Task prompt:
Count the lines in the listing below that contain the string "context", treating uppercase and lowercase as different, and give only that number.

Data in this exercise:
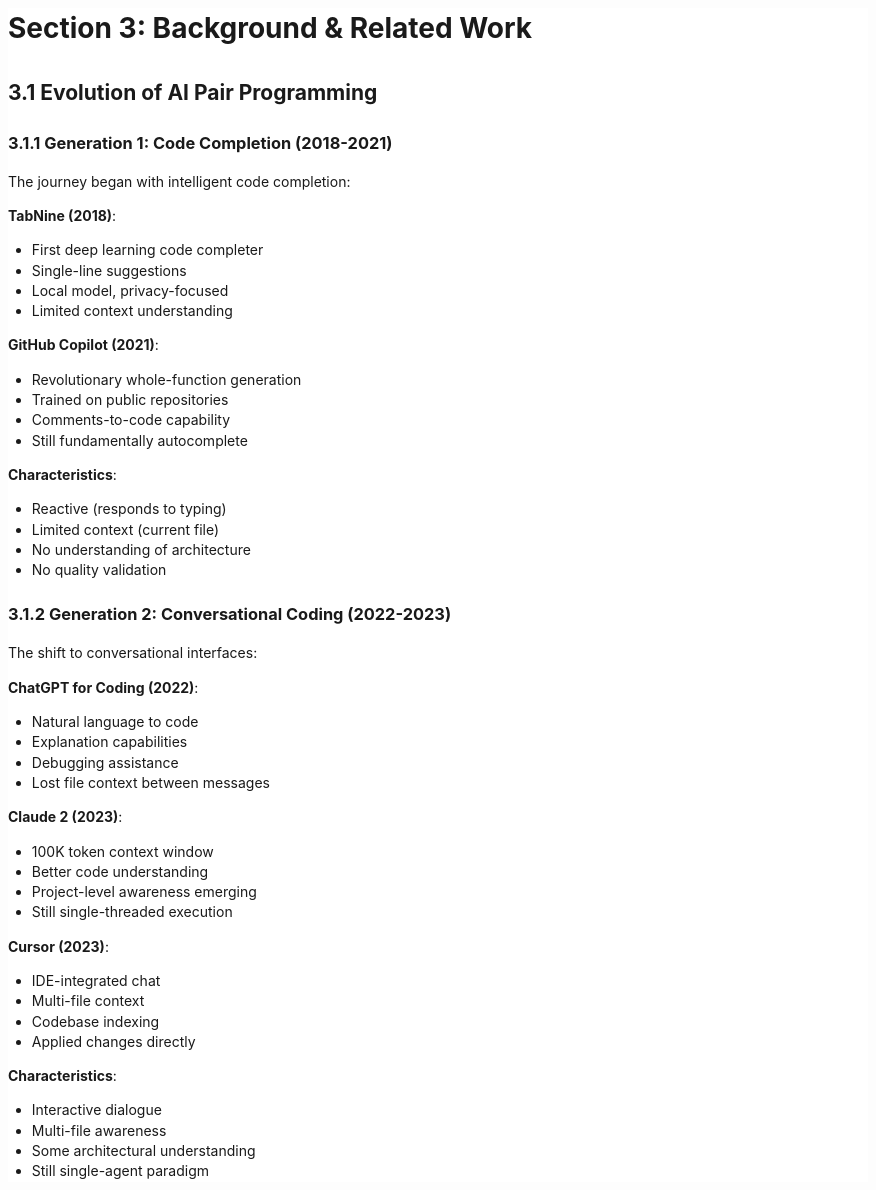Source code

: # Section 3: Background & Related Work

## 3.1 Evolution of AI Pair Programming

### 3.1.1 Generation 1: Code Completion (2018-2021)

The journey began with intelligent code completion:

**TabNine (2018)**:
- First deep learning code completer
- Single-line suggestions
- Local model, privacy-focused
- Limited context understanding

**GitHub Copilot (2021)**:
- Revolutionary whole-function generation
- Trained on public repositories
- Comments-to-code capability
- Still fundamentally autocomplete

**Characteristics**:
- Reactive (responds to typing)
- Limited context (current file)
- No understanding of architecture
- No quality validation

### 3.1.2 Generation 2: Conversational Coding (2022-2023)

The shift to conversational interfaces:

**ChatGPT for Coding (2022)**:
- Natural language to code
- Explanation capabilities
- Debugging assistance
- Lost file context between messages

**Claude 2 (2023)**:
- 100K token context window
- Better code understanding
- Project-level awareness emerging
- Still single-threaded execution

**Cursor (2023)**:
- IDE-integrated chat
- Multi-file context
- Codebase indexing
- Applied changes directly

**Characteristics**:
- Interactive dialogue
- Multi-file awareness
- Some architectural understanding
- Still single-agent paradigm
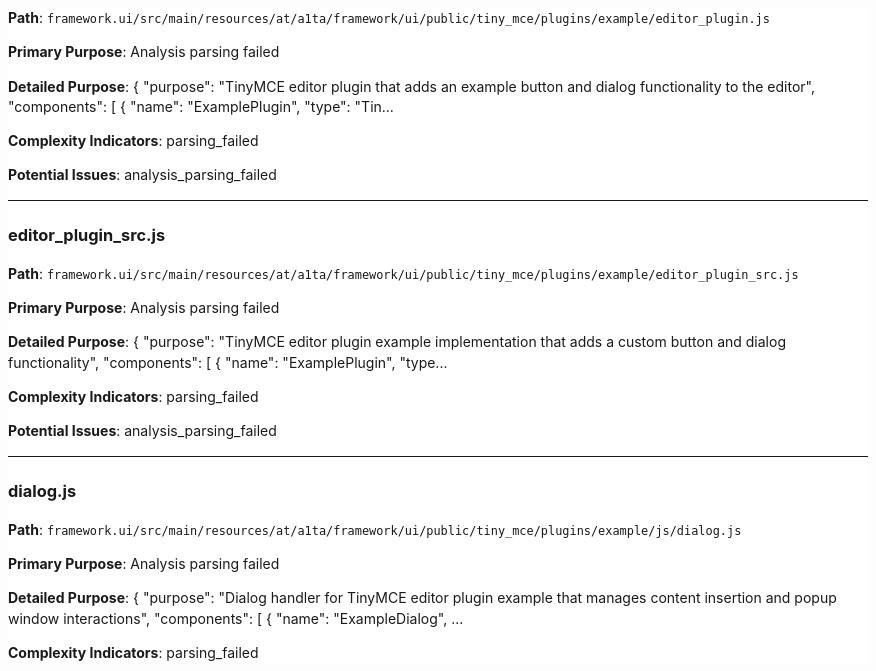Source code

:**Path**: `framework.ui/src/main/resources/at/a1ta/framework/ui/public/tiny_mce/plugins/example/editor_plugin.js`

**Primary Purpose**: Analysis parsing failed

**Detailed Purpose**: {
    "purpose": "TinyMCE editor plugin that adds an example button and dialog functionality to the editor",
    "components": [
        {
            "name": "ExamplePlugin",
            "type": "Tin...

**Complexity Indicators**: parsing_failed

**Potential Issues**: analysis_parsing_failed

---

### editor_plugin_src.js

**Path**: `framework.ui/src/main/resources/at/a1ta/framework/ui/public/tiny_mce/plugins/example/editor_plugin_src.js`

**Primary Purpose**: Analysis parsing failed

**Detailed Purpose**: {
    "purpose": "TinyMCE editor plugin example implementation that adds a custom button and dialog functionality",
    "components": [
        {
            "name": "ExamplePlugin",
            "type...

**Complexity Indicators**: parsing_failed

**Potential Issues**: analysis_parsing_failed

---

### dialog.js

**Path**: `framework.ui/src/main/resources/at/a1ta/framework/ui/public/tiny_mce/plugins/example/js/dialog.js`

**Primary Purpose**: Analysis parsing failed

**Detailed Purpose**: {
    "purpose": "Dialog handler for TinyMCE editor plugin example that manages content insertion and popup window interactions",
    "components": [
        {
            "name": "ExampleDialog",
   ...

**Complexity Indicators**: parsing_failed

Solution:
5